● **DATA FOR THIS EXERCISE**

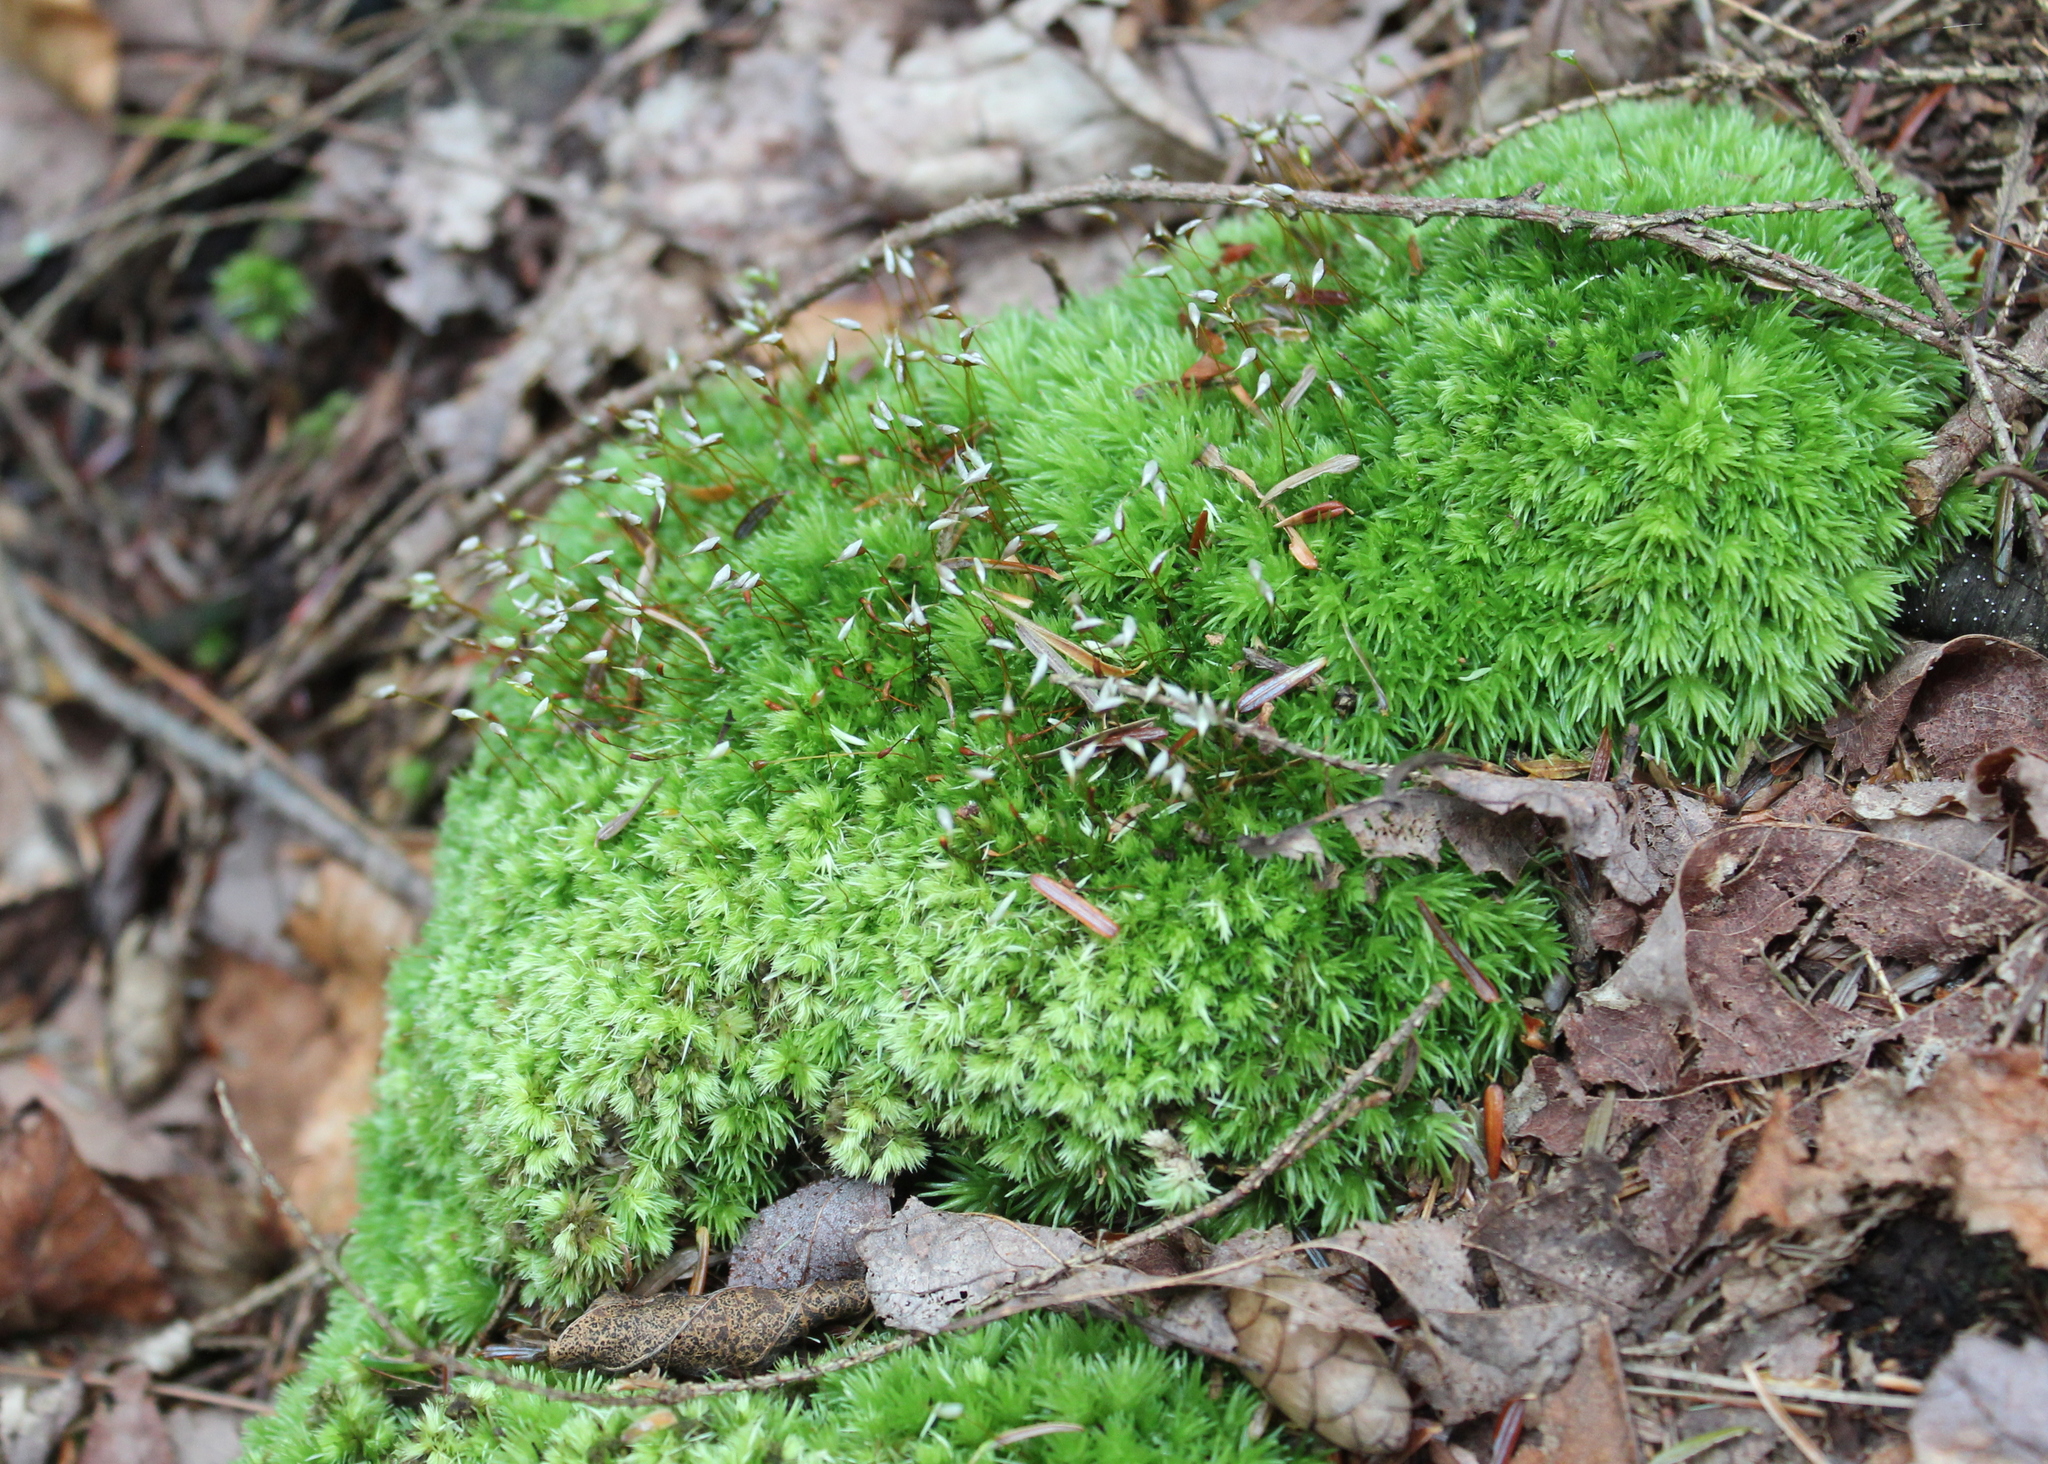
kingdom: Plantae
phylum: Bryophyta
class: Bryopsida
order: Dicranales
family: Leucobryaceae
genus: Leucobryum
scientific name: Leucobryum glaucum
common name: Large white-moss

● **WHAT YOU HAVE TO DO**
Please retype the text lines of all the entries above as they appear, leaving the pictures out.

● **RESPONSE TO THIS EXERCISE**
kingdom: Plantae
phylum: Bryophyta
class: Bryopsida
order: Dicranales
family: Leucobryaceae
genus: Leucobryum
scientific name: Leucobryum glaucum
common name: Large white-moss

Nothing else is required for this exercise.